Every day the nation’s 250 or so immigration judges enter one of the 58 immigration courts and make life or death decisions. These courts are typically housed in mundane office buildings. From the outside there is little suggesting that inside those walls lives are being altered in significant, often irreversible, ways.
The federal government’s most recent statistical report about the immigration courts’ workload indicates just how important these sites are to many people. According to the Justice Department (the parent agency to the immigration courts), in fiscal year 2014, the immigration courts completed 248,078 matters, a slight decrease from the previous year’s 254,197. U.S. Department of Justice, Executive Office for Immigration Review, FY 2014: Statistical Yearbook A2 (March 2015). Courts in major population hubs like Los Angeles, New York, Chicago, and Houston were busiest, but much smaller communities were almost as busy. The immigration court in Adelanto, California, for example, a city of 33,000 people that houses a major immigration prison, completed 6,082 matters in FY 2014. Its counterpart in Los Fresnos, Texas, where the court is inside a prison that is itself tucked into a remote wildlife sanctuary, completed 6,456 matters. Compare that to Chicago’s 8,906.

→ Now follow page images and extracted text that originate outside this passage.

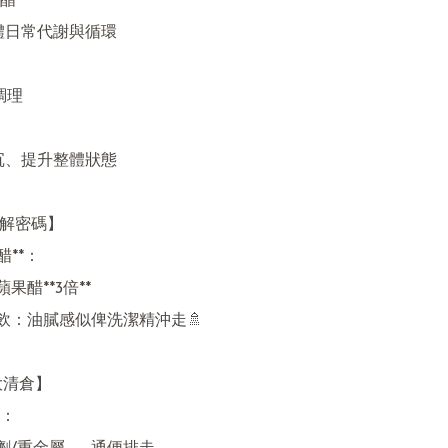
醋

體日常代謝與循環

調理

沉、提升整體狀態

溶解密碼】

*：  

果醋**3倍**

Despite running busy dockets, few people go inside the immigration courts. As a result, many people have a limited understanding of how these institutions operate. Austin Kocher, a doctoral student in the Department of Geography at The Ohio State University, recently turned his skills toward the problem of immigration court obscurity by mapping the location of every immigration court in the United States plus Puerto Rico and the Northern Mariana Islands. Kocher’s map (below) lets us see where immigration law adjudications are happening. In effect, it lets us see where immigration law happens.
Perhaps one day someone will create a similar image of the nation’s sprawling immigration prison archipelago and identify where the largest number of immigration prisoners are held.